Брускина (причем не только в арт-практике, но и в литературе мемуарного плана) всегда отличал интерес к этой соотнесенности. Апеллируя к советскому опыту, он всегда момент проживания этого опыта ставил выше практик аналитико-деконструктивистского толка. В этом плане он отличается от большинства соц-артистов, большей частью работавших с мифологемами: хотя герои его «Лексиконов» обобщены до эмблематичности, в них всегда присутствуют узнаваемость, «схваченность» выражения лица, позы и жеста, иными словами – жизненность (впрочем, жизненность или проживаемость советского можно найти и в лучших вещах соц-артистов, например в серии «Ностальгический социалистический реализм» В. Комара и А. Меламида. Скажем, не в сочиненной постановочной картине «Сталин и музы», пародийно отсылающей к формулам академической композиции, а в вязких нарративах типа «Игры в жмурки»). Однако вернемся к дорефлексивному советскому опыту – детству, которое проживалось само собой, вне осознавания той специфики, которую накладывало конкретное время.

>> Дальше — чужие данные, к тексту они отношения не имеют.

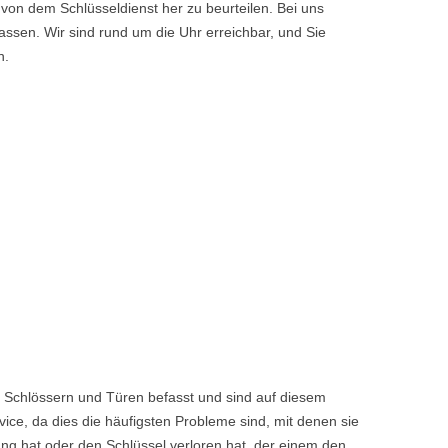
von dem Schlüsseldienst her zu beurteilen. Bei uns
ssen. Wir sind rund um die Uhr erreichbar, und Sie
n.
 Schlössern und Türen befasst und sind auf diesem
ice, da dies die häufigsten Probleme sind, mit denen sie
ng hat oder den Schlüssel verloren hat, der einem den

Разумеется, я вполне осознаю многомерность советского детства второй половины 1940–1950-х годов. Берется только один пласт этого слоеного (все равно сладкого) пирога – особо важный для понимания нового проекта Брускина (а может – и для понимания ментальности целого поколения). Этот пласт – отражение того состояния тревожности, которое транслировалось всеми массмедиа Советского Союза. Состояние тревожности имеет несколько уровней. Об экзистенциальном говорить не будем: он – горький плод рефлексирующего сознания, о нем – речь впереди. Пока что – о другом уровне. Из всех радиоточек и кинозалов страны транслировалась тревога иного рода: функционально прагматичная, манипулирующая массовым сознанием в интересах режима – не расслабляться, поддерживать мобилизационное состояние, затянуть ремни. Нагнетанию этой «государственной тревоги» способствовали специальные мастера «литературы и искусства», специализирующиеся на шпионском и военно-приключенческом жанрах. Перечислю только несколько знаковых, как теперь говорят, вещей – романы Г. Матвеева, Н. Шпанова, Л. Самойлова и Б. Скорбина, В. Цыбизова, фильмы «Следы на снегу», «Над Тиссой», «Об этом забывать нельзя», «Тень у пирса», «Незваные гости», «Тарантул» и «Зеленые цепочки», чехословацкий фильм «Поющая пудреница». Холодная война привнесла в шпионскую тему, мощно заявленную еще в 1930-х годах, новую фактуру. «Звериная» метафорика прокурора Вышинского по поводу «своих» внутренних шпионов, то есть троцкистов и пр. (шакалы, собаки, гиены в образе человеческом), носила ритуально-мистический характер: веруешь – признаешь вчерашних вождей наверху и лучших друзей вблизи гиенами; ритуальным было и раскаяние в нераспознавании врагов («объективных» доказательств – условно говоря, «клыков и копыт» – быть не могло, так что «потеря бдительности» была грехом «не смертным» по последствиям, ибо – общераспространенным).